• **DOCUMENT PASSAGE**
Start of Block

So two options are provided to handle this.
- WhenNoChange : When nothing changed in sources and references, reuse prebuilt results. This is safe and common.
- WhenNoSourceChange : When nothing changed in sources and references (except update of some references), reuse prebuilt results. This is almost safe and not common. If Assembly-CSharp-Editor is not affected by updated referenced DLL, this will be ok.
But with WhenNoSourceChange, a following case will be errornous.
// Assets/Scripts/NormalTest.cs (will be at Assembly-CSharp)
public static class NormalTest {
public static void Test(int a) {
Debug.Log("Log:" + a);
}
}
// Assets/Editor/EditorTest.cs (will be at Assembly-CSharp-Editor)
public static class EditorTest {
[MenuItem("Assets/Call Test")]
public static void Test() {
NormalTest.Test(1);
}
}After build & run, change the signature of method Test called by EditorTest.
public static class NormalTest {
public static void Test(int a, string b) { // "string b" added
Debug.Log("Log:" + a);
}
}With WhenNoChange, Assembly-CSharp-Editor will be built because of change of NormalTest. But with WhenNoSourceChange, Assembly-CSharp-Editor won't be built because there is no change in their sources and you might get MissingMethodException like this:
MissingMethodException: Method not found: 'NormalTest.Test'.When this exception is thrown, just recompiling Assembly-CSharp-Editor can solve the problem. So this can be a good option for making build fast on the price of rare exception.
Roslyn emits PDB file as a debugging symbol. But Unity3D cannot understand PDB file because it's based on mono compiler. To make unity3D get proper debugging information, MDB file should be constructed. Fortunately they already provided a tool to convert pdb to mdb. Jb Evain also released new one to support output of visual studio 2015.
So simple process supporting unity3d is
- Emit pdb with Roslyn
- Convert pdb to mdb with pdb2mdb tool
But how about emitting mdb from Roslyn directly? It could save time for generating and converting pdb. Good thing is that a guy at Xamarain already tried it. But bad thing is that it is not being maintained now. So I grab his work and update it to work with latest Roslyn.
UnityVS does a lot of hard works to support Unity3D application debugging in Visual Studio. .NET Assembly is required to provide debugging information to debugger such as variable names, source information for IL code and etc but Visual Studio cannot understand Mono assembly well enough to support debugging. To deal with this problem, UnityVS examines assemblies carefully and makes use of common pattern of mono DLLs by itself.

End of Block

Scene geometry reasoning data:
Start of Block

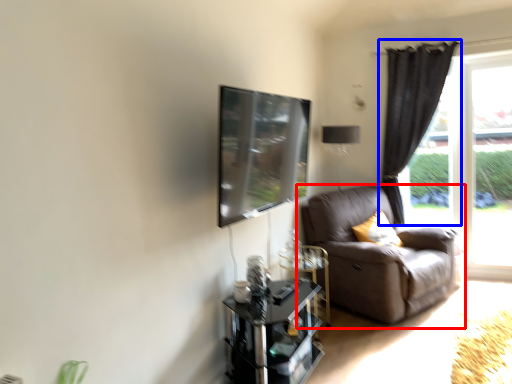
Question: Which of the following is the farthest to the observer, studio couch (highlighted by a red box) or curtain (highlighted by a blue box)?

Choices:
 (A) studio couch
 (B) curtain

Answer: (B)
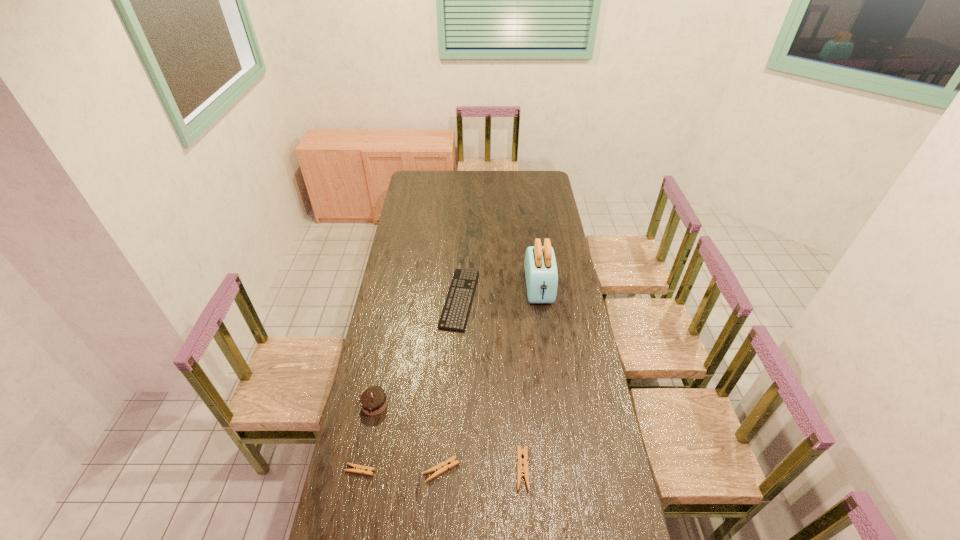
The width and height of the screenshot is (960, 540). I want to click on free point between the leftmost clothespin and the computer keyboard, so click(410, 384).

Where is `free space between the shortest clothespin and the second clothespin from left to right`? Image resolution: width=960 pixels, height=540 pixels. free space between the shortest clothespin and the second clothespin from left to right is located at coordinates (400, 470).

The height and width of the screenshot is (540, 960). I want to click on the second closest object to the tallest object, so pyautogui.click(x=522, y=471).

Point out which object is positioned as the third nearest to the chocolate cake. Please provide its 2D coordinates. Your answer should be formatted as a tuple, i.e. [(x, y)], where the tuple contains the x and y coordinates of a point satisfying the conditions above.

[(454, 315)]

The width and height of the screenshot is (960, 540). What are the coordinates of `clothespin that is the second closest to the computer keyboard` in the screenshot? It's located at (438, 469).

Point out which clothespin is positioned as the nearest to the third tallest object. Please provide its 2D coordinates. Your answer should be formatted as a tuple, i.e. [(x, y)], where the tuple contains the x and y coordinates of a point satisfying the conditions above.

[(438, 469)]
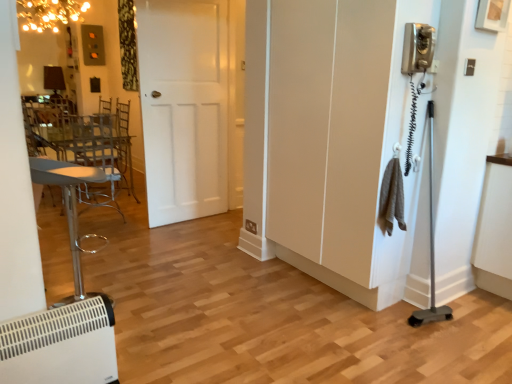
At what (x,y) coordinates should I click in order to perform the action: click on free location in front of white matte screen door at right. Please return your answer as a coordinate pair (x, y). Looking at the image, I should click on [x=342, y=336].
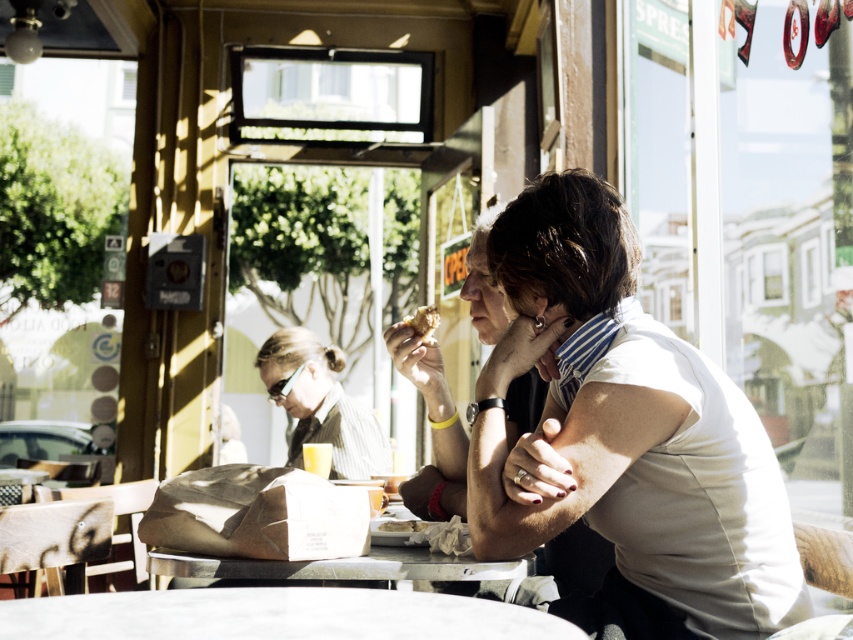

End of Block

• **ACTIVITIES**
**A)** In the passage on Roslyn builds for Unity3D, write out the text from "- WhenNoSourceChange : When" up to and including "be at Assembly-CSharp-Editor)", substituting "WhenOnlyReferencesChange" for each "WhenNoSourceChange".
**B)** Answer these questions about the passage on Roslyn builds for Unity3D:
(i) What kind of debugging symbol file does Roslyn emit?
(ii) Which exception might you get with WhenNoSourceChange after changing the signature of NormalTest.Test?
(iii) Which tool converts pdb to mdb?

• **ANSWERS TO THE PROBLEMS**
**A)**
- WhenOnlyReferencesChange : When nothing changed in sources and references (except update of some references), reuse prebuilt results. This is almost safe and not common. If Assembly-CSharp-Editor is not affected by updated referenced DLL, this will be ok.
But with WhenOnlyReferencesChange, a following case will be errornous.
// Assets/Scripts/NormalTest.cs (will be at Assembly-CSharp)
public static class NormalTest {
public static void Test(int a) {
Debug.Log("Log:" + a);
}
}
// Assets/Editor/EditorTest.cs (will be at Assembly-CSharp-Editor)

**B)**
(i) A PDB file.
(ii) MissingMethodException.
(iii) The pdb2mdb tool.